▶ Challenges
- a) Answer these from the initial value problem passage, one line each:
(i) What does option (3) say happens when a = 0?
(ii) In the a > 0 case, which two functions does the writer call continuous in some rectangular region R?
(iii) What value of c follows from y(0) = 0?
- b) Carry the initial value problem passage forward from its final line.

##### Passage provided #####

The initial value problem,$$y'=2\sqrt{y}\;\;\;\; , y(0)=a$$ has
(1) A unique solution if $a<0$
(2) No solution if $a>0$
(3) Infinitely many solutions if $a=0$
(4) A unique solution if $a \ge 0$
This is what I have done so far-
Here, $f(x,y)=2\sqrt{y}\;\;$ and consider the rectancular region
$R=\{ (x,y)\in \Bbb R^2:|x|\le c ,|y-a | \le b\}$
$\mathbf {If \;\;\ a>0}:$
Both $f(x,y)$ and $\dfrac{\partial f}{\partial y}(x,y)$ are continuous in some rectancular region $R$.
Thus there exists a unique solution for the IVP.
$\mathbf {If \;\;\ a<0}:$
Then, $f$ is not defined over the rectangular region. So we try to solve the DE.
On solving we get, $\;\;\;y^{1/2}=x+\dfrac{c}{2}$
From the initial conditions, $y(0)=a$ we have,
$a^{1/2}=0+\dfrac{c}{2}$ which is not defined since $a<0$.
Thus the IVP has no solution.
$\mathbf {If \;\;\ a=0}:$
$f$ is not defined on any rectangular region $R$ containing $(0,0)$, hence nothing can be said about the existence or the uniqueness of the solution. So we investigate further using initial conditions.
$y^{1/2}=x+\dfrac{c}{2}$ with $y(0)=0$,
$\implies c=0$.
So, $y^{1/2} = x$, which is valid for $x\in [-c,c]$ for come $c>0$.

##### Information shown #####

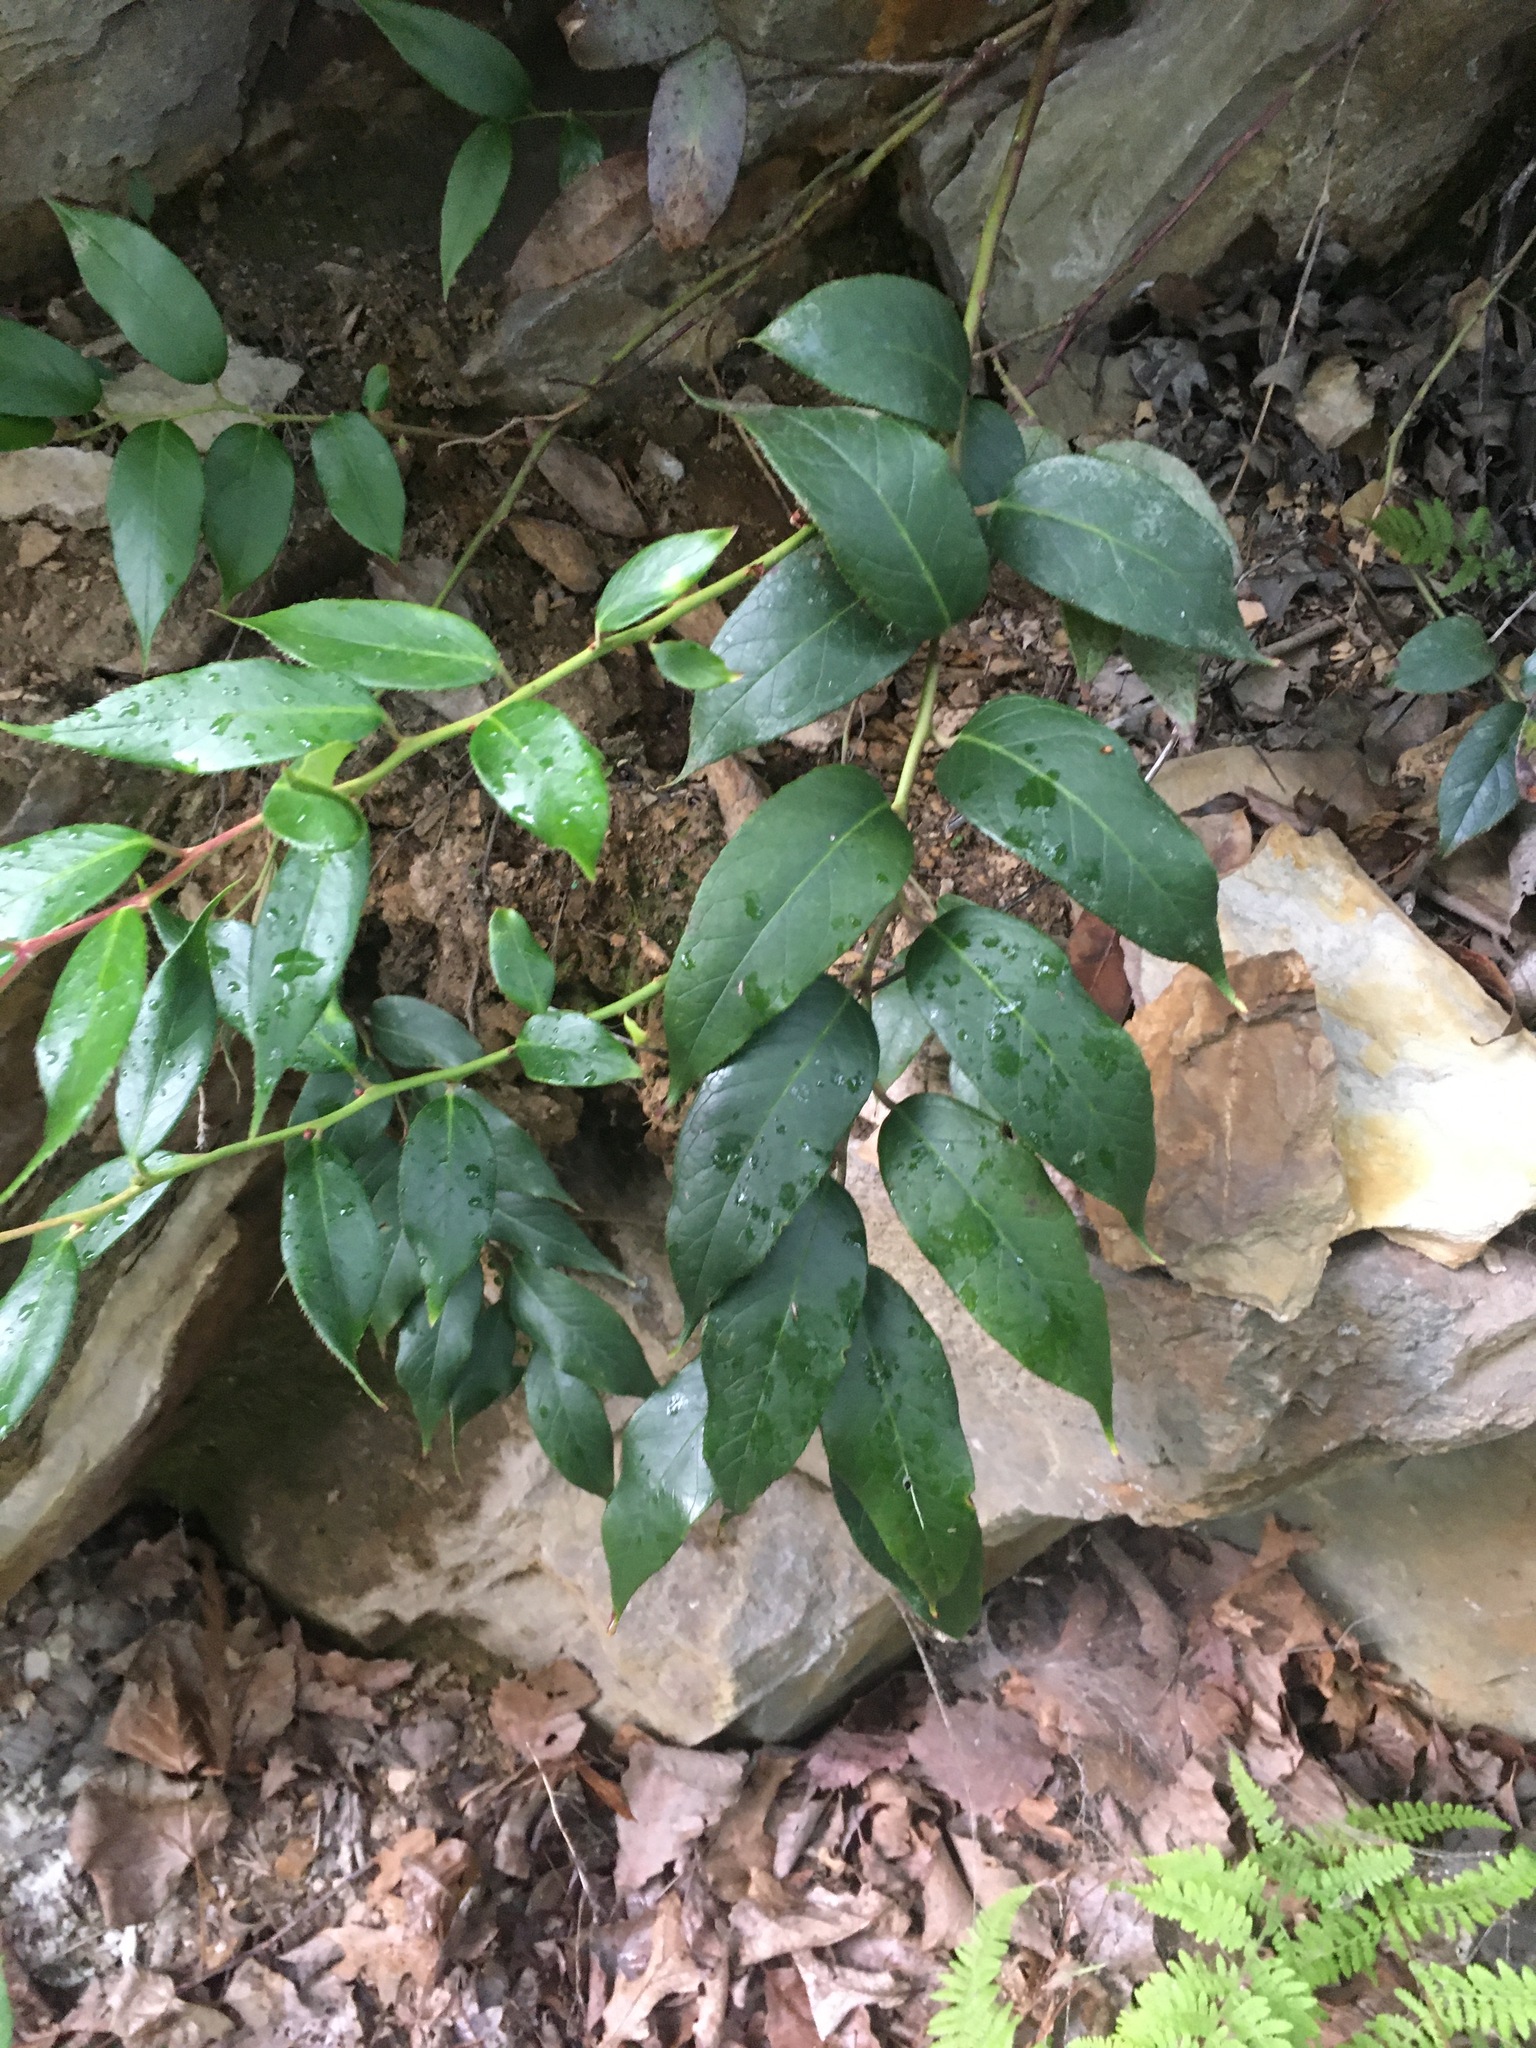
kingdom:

#####

▶ Answers below
- a)
(i) The problem has infinitely many solutions.
(ii) f(x,y) and ∂f/∂y(x,y).
(iii) c = 0.

- b)
But in any such interval, $x$ will take negative values and thus $y^{1/2} = x$ will not hold. Hence it cannot be the solution of the IVP.
Furthermore, $y(x)=0$ is clearly a solution in this case.
I am not sure about the cases, $a<0$ and $a=0$.
Can anyone please guide me towards a solution?
For $a < 0$, if you don't want to allow square roots of negative numbers (which would be complex numbers), there can't be a solution because the right side of the differential equation is undefined.
The interesting case is $a = 0$, because that's where the conditions for the uniqueness theorem don't hold. Obviously $y = 0$ is a solution, but so is $y = x^2$ for $x \ge 0$. In fact, there are infinitely many solutions of the form $$ y = \cases{0 & for $x \le x_0$\cr (x-x_0)^2 & for $x > x_0$}$$
where $x_0 \ge 0$.